# [STUDY TEXT]
Respondent, the administratrix of Thurston's estate, brought suit in the Federal District Court for the District of Massachusetts under § 1983, alleging that the city and several of its police officers had deprived Thurston of his civil rights. After trial, the jury returned verdicts against the city and Officer Perry, but found in favor of the other officers. The jury awarded $1 in compensatory damages and $500 in punitive damages against Perry and $50,000 in compensatory damages against the city. The District Court denied the city's motions for directed verdict and for judgment notwithstanding the verdict. The city appealed the District Court's refusal to grant either a directed verdict or a judgment notwithstanding the verdict, and also claimed error in the jury charge.

# [LISTED RECORDS]

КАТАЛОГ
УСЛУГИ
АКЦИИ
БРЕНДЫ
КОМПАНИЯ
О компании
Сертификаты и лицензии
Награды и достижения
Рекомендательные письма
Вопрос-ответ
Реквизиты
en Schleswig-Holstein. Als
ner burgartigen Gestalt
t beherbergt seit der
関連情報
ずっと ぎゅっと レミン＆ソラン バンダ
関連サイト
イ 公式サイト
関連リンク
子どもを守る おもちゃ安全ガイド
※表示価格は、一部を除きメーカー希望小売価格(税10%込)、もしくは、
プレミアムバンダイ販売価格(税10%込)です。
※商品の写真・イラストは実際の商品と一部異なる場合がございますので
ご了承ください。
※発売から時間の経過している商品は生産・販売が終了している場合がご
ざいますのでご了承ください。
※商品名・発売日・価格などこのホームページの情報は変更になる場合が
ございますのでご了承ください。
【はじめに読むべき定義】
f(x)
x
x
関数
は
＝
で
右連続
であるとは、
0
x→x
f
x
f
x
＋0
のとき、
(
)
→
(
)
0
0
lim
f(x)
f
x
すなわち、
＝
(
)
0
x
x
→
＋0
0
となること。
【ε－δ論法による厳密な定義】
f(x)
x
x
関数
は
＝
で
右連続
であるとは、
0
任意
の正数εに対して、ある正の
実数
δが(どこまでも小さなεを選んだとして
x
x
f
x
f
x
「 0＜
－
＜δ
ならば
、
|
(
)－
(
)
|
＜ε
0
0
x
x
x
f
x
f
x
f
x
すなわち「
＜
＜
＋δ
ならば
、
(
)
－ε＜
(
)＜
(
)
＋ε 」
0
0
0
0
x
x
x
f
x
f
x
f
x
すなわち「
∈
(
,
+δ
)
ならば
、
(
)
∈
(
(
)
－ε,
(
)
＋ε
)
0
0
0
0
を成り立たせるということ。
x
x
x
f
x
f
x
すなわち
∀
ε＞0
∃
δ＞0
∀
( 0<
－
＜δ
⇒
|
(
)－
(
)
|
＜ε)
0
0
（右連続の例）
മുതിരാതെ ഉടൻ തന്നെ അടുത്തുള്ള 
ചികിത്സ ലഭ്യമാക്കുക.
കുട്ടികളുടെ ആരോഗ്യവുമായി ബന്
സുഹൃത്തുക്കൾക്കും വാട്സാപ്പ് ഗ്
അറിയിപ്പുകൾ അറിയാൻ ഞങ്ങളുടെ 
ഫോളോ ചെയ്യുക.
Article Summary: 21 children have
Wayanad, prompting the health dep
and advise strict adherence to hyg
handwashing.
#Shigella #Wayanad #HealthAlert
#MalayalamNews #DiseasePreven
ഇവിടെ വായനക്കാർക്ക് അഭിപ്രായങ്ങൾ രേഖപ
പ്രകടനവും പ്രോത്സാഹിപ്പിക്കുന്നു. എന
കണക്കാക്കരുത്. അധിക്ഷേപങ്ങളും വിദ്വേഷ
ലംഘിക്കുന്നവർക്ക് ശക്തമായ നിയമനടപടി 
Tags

# [ACTIVITY]
Rewrite the passage about the suit over Thurston's estate, starting at the words "Respondent, the administratrix" and stopping after "the jury charge.", with "jury" replaced by "panel" every time it appears.

# [SOLUTION TO THIS TASK]
Respondent, the administratrix of Thurston's estate, brought suit in the Federal District Court for the District of Massachusetts under § 1983, alleging that the city and several of its police officers had deprived Thurston of his civil rights. After trial, the panel returned verdicts against the city and Officer Perry, but found in favor of the other officers. The panel awarded $1 in compensatory damages and $500 in punitive damages against Perry and $50,000 in compensatory damages against the city. The District Court denied the city's motions for directed verdict and for judgment notwithstanding the verdict. The city appealed the District Court's refusal to grant either a directed verdict or a judgment notwithstanding the verdict, and also claimed error in the panel charge.